In early April, 2007, a group of American, European, and Australian scholars of popular culture dreamed up an academic organization, the International Association for the Study of Popular Romance, and a journal to promote its mission, the Journal of Popular Romance Studies. At the time, my only editorial experience was that of being edited—very well edited, I should say, with exquisite attention to my prose—by the redoubtable Herbert Leibowitz, the founder and editor of Parnassus: Poetry in Review. On that slim basis, cocky with youth and tenure, I volunteered to serve as Executive Editor of JPRS; with this volume, after nearly twenty years of planning, fumbling, learning my way, and gradually turning over the journal to my fellow editors, I say farewell.
Reading over the table of contents for Volume 13, I am struck as always by the range of topics and approaches that fall under the rubric of popular romance studies. This year’s journal includes seven impressive essays on popular romance fiction, chick lit, and film, addressing topics as varied as trauma and recovery in two novels by KJ Charles, the treatment of sexual consent in the romantasy of Sarah Maas, reparative (and self-exculpatory) political fantasies in American love stories set during the mass incarceration of Japanese Americans, nationalism and local identity in “Wellywood” (Wellington, NZ) chick lit, the construction of heroic masculinity in procreative and contraceptive contexts, post-marriage-equality LGBTQ romances that queer the “betrothal” aspect of their happy endings, and the relationship—both theoretical and legal—between sexually explicit popular romance fiction (in this case, C. M. Nascosta’s Morning Glory Milking Farm) and pornography. (Broadly speaking, that relationship also sparks one of the seven Notes in this volume, Jonathan A. Allan’s “Forever Amber, Censorship, and Popular Romance Studies.”)

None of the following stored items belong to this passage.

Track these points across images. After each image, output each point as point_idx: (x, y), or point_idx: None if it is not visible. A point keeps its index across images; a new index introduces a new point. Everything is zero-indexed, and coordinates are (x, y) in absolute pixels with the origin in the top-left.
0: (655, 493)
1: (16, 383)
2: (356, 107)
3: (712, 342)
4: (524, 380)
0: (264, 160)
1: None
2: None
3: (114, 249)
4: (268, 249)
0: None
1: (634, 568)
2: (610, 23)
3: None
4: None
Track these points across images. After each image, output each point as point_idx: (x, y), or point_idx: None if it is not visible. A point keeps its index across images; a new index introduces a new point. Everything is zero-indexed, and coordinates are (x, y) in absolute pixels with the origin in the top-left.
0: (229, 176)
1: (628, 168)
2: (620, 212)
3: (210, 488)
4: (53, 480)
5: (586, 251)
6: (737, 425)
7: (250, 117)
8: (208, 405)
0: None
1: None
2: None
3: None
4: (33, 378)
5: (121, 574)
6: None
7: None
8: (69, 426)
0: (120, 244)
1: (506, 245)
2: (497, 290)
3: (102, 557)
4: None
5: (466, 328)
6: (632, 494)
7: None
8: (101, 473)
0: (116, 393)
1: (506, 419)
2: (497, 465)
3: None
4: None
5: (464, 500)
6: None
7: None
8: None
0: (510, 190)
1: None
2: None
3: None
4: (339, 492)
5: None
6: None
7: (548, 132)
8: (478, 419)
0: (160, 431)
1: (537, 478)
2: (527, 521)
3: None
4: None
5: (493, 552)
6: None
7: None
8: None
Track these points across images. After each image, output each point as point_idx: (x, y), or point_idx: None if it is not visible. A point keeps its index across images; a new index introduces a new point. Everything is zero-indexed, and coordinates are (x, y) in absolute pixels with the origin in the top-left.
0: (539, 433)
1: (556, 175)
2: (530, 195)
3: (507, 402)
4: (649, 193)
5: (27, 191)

In Volume 12, we called for Notes on two ongoing topics. The first topic, “Instigations,” will be an ongoing series of short essays reflecting on the start of a romance scholar’s interest in a past or current project, or simply in this academic field. Four of our Notes fall into this group, and in keeping with the breadth of popular romance studies, they address texts and topics as disparate as Shirley Conran’s “bonkbuster” Lace, the “Junior Novels” aimed at young women in the middle of the 20th century, a 19th-century marble statue, The Greek Slave, and the Burt Bacharach / Hal David song “Alfie.” The second topic, Popular Romance Pedagogy, comes up in the “Alfie” essay, and is the central focus of two other Notes: one on the personal roots and professional development of a course on past and present Gothic Romance; the other on the delightful but challenging process of text selection for a popular romance course.
Rounding out the volume are a half-dozen substantial book reviews—some on studies of recent romance fiction, some on film—that look at popular romance media in a range of global contexts (notably South Asia) and from a range of disciplinary perspectives, including philosophy, queer history, and African and Black Diaspora Studies.
It has been a pleasure and an honor to serve as Executive Editor of JPRS. The journal has grown well beyond my initial vision for it, and so has the field it serves. Well done, everyone, and thank you.